►

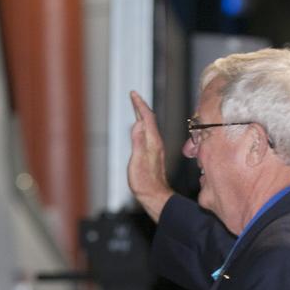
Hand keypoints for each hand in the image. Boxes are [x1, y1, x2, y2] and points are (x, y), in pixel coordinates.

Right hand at [127, 91, 172, 221]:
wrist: (154, 195)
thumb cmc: (145, 181)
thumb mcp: (138, 161)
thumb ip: (138, 142)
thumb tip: (138, 124)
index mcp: (152, 142)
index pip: (147, 118)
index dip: (140, 104)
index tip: (134, 94)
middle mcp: (155, 142)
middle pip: (149, 119)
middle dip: (141, 106)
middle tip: (134, 96)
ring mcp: (155, 148)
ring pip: (149, 126)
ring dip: (142, 114)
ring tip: (136, 107)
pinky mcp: (153, 153)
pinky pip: (148, 133)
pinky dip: (143, 125)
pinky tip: (140, 127)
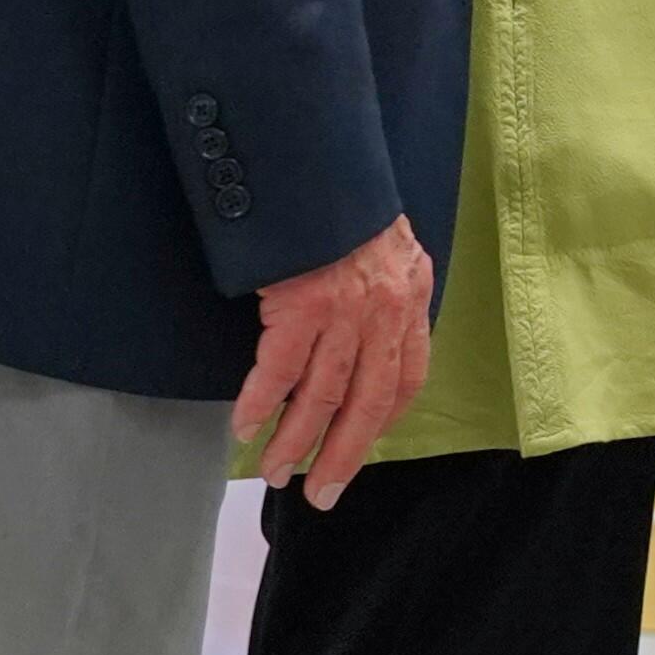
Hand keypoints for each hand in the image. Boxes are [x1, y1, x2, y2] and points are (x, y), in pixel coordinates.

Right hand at [238, 215, 434, 505]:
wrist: (318, 160)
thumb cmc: (341, 200)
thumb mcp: (384, 244)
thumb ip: (382, 290)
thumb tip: (362, 332)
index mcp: (410, 297)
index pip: (406, 378)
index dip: (382, 421)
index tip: (360, 449)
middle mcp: (385, 312)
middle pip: (366, 403)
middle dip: (342, 454)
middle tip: (322, 495)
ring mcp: (345, 311)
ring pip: (321, 396)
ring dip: (295, 441)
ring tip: (275, 471)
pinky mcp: (303, 304)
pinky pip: (278, 370)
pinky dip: (259, 403)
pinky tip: (244, 427)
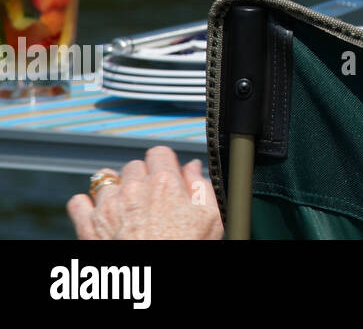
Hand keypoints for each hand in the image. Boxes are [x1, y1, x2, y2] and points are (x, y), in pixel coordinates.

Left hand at [67, 146, 223, 239]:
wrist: (153, 282)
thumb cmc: (186, 249)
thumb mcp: (211, 217)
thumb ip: (202, 186)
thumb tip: (193, 168)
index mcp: (165, 183)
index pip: (159, 153)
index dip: (164, 163)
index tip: (167, 174)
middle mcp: (134, 188)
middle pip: (133, 165)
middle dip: (142, 176)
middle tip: (150, 196)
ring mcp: (108, 206)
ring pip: (105, 179)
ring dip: (115, 189)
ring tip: (125, 205)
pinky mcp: (88, 225)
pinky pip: (78, 201)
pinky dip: (86, 205)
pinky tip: (99, 213)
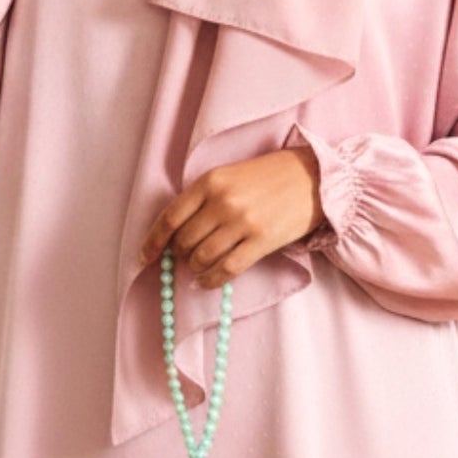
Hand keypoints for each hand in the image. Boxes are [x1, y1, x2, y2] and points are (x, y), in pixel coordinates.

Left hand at [137, 148, 323, 288]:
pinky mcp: (261, 241)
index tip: (144, 257)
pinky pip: (226, 269)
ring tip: (198, 269)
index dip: (153, 241)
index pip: (171, 217)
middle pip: (185, 241)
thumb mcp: (229, 175)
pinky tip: (207, 282)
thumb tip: (176, 235)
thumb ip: (203, 198)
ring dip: (195, 268)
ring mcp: (242, 222)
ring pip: (203, 257)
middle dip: (180, 255)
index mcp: (210, 181)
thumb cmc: (268, 176)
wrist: (313, 178)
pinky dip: (211, 280)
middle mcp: (223, 201)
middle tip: (186, 257)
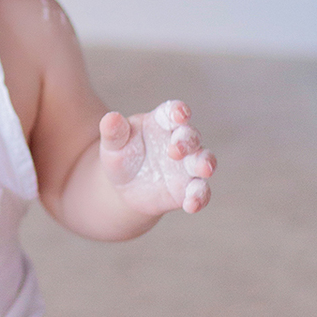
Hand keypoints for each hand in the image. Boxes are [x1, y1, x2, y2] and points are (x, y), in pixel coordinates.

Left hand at [98, 100, 215, 215]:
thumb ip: (113, 132)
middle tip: (175, 150)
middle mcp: (180, 142)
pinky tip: (192, 204)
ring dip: (205, 164)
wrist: (124, 188)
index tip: (179, 115)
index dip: (179, 111)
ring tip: (203, 170)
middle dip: (187, 141)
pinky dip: (199, 197)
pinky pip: (200, 192)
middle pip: (191, 136)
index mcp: (162, 123)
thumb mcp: (113, 144)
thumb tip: (110, 118)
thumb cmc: (122, 156)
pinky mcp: (188, 189)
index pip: (174, 111)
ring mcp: (187, 166)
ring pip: (204, 161)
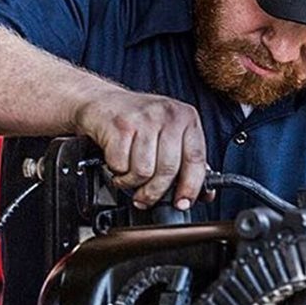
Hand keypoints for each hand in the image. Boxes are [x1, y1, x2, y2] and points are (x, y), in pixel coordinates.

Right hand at [73, 90, 208, 208]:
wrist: (101, 101)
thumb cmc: (138, 120)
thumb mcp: (169, 133)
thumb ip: (186, 160)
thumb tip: (204, 194)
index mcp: (187, 118)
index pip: (197, 159)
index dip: (191, 187)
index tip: (182, 203)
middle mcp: (168, 115)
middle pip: (168, 170)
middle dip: (155, 192)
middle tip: (145, 198)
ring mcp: (144, 119)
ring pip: (144, 171)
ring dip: (132, 183)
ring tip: (128, 177)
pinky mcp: (120, 126)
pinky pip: (121, 165)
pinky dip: (117, 173)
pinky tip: (118, 166)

◄

• [Activity] Say again, exactly, only those lines of the records that run from the start through the line with "middle dip: (342, 454)". Pictures are to be skipped.

• [Your solution]
Hand keypoints for each hand in the image. Boxes are [x1, y1, x2, y2] and points are (x, y), in pixel coordinates.

Right hand at [127, 91, 172, 221]:
wrist: (154, 195)
thumb cmc: (145, 181)
thumb mcp: (138, 161)
thumb ip: (138, 142)
thumb tip: (138, 124)
index mcp: (152, 142)
index pip: (147, 118)
index dip: (140, 104)
index tip: (134, 94)
middle mcp: (155, 142)
middle pip: (149, 119)
middle dip: (141, 106)
middle tip: (134, 96)
ring mcp: (155, 148)
ring pip: (149, 126)
ring dip: (142, 114)
ring tip: (136, 107)
pinky mcp: (153, 153)
pinky pip: (148, 133)
pinky dip: (143, 125)
pinky tip: (140, 127)
Hand keypoints for each hand in the image. Boxes are [x1, y1, x2, y2] and points are (x, y), in pixel coordinates.

Right hand at [238, 215, 434, 505]:
wrist: (318, 160)
thumb cmc: (341, 200)
thumb mcp: (384, 244)
thumb ip: (382, 290)
thumb tip: (362, 332)
index mcp: (410, 297)
index pip: (406, 378)
index dip: (382, 421)
index tip: (360, 449)
middle mcp: (385, 312)
middle pip: (366, 403)
middle dip: (342, 454)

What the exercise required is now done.